Of course, the shoe might drop at any time. I’m prepared for it if and when it happens, and even blasé about it. My supervisor and her supervisor have officially known since 1992; it’s unlikely my transsexualism will suddenly become an issue after seven years on the job and five years after disclosure to my higher-ups;. Perhaps my co-workers would be surprised, and perhaps they would say, “Oh, we’ve known all along.” In either case, I can’t imagine things would change very much.

At no time in my life have I deliberated moved away from transition, but I’ve tried to make wise decisions about moving toward it. At all three of my transition points, I wanted to and was psychologically ready to make the big move. At all three times, employment, or lack of same, played a big role in the decision. In 1968, I didn’t think I could get a job, as I had no credentials. In 1978, having the appropriate paperwork, but a body that was not in my opinion ready for transition, I didn’t think I could hold a job without my transsexualism becoming an issue.
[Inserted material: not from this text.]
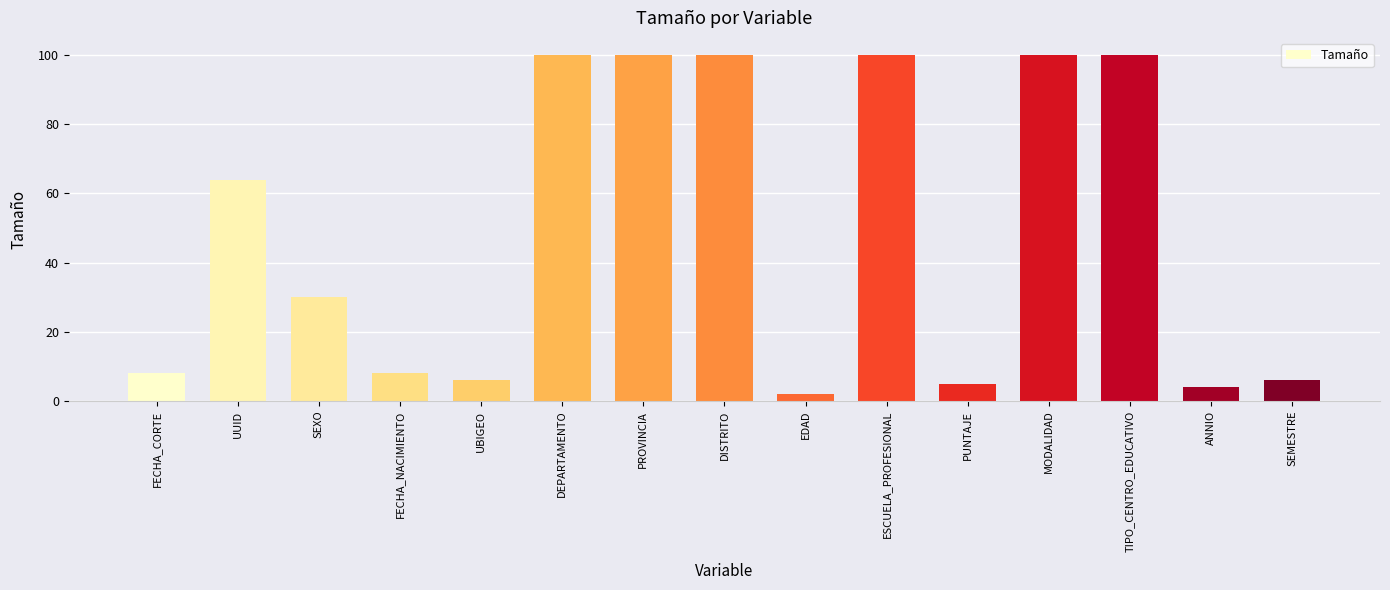

What is the maximum value shown in the chart?

100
Ten years later, the porridge was just right, and I made the decision to go ahead.

Occasionally I resent the loss of 20 years in role, but most of the time I pat myself on the back for going with my feelings and not jumping into situations which didn’t feel right. I can’t know intellectually what would have happened had I transitioned in 1968 or 1978, but in my heart, I know I would have been physically or psychologically damaged (or both) by transitioning at either of those times. But the third time was the charm; it’s been marvelous since 1989, and I have absolutely no regrets.

Having a job is not only an important part of my personal identity; as I have no source of private income, it’s necessary that I work in order to stay off the street. If I had had money in the bank in 1968 or 1978, I would undoubtedly have transitioned. Even if I had physical characteristics that would have made me unlikely that I would ever pass, I would perhaps have transitioned if I had had a guaranteed income. Had I had peer or family support in 1968 or 1978, I would perhaps have made the decision to transition. I made what seemed the wisest choice under the circumstances. Had my life or body been different, my decisions might have been different.

We each of us must chart our own course based on our own circumstances and hope in the absence of any assurance that we are doing what is right for us. And then we must live with the consequences of those decisions. In an imperfect and in fact scary world, what is right for one person may be the worst thing for another. The better we educate ourselves about our options and the better we pave the way beforehand for our transitions, the better our change of surviving them.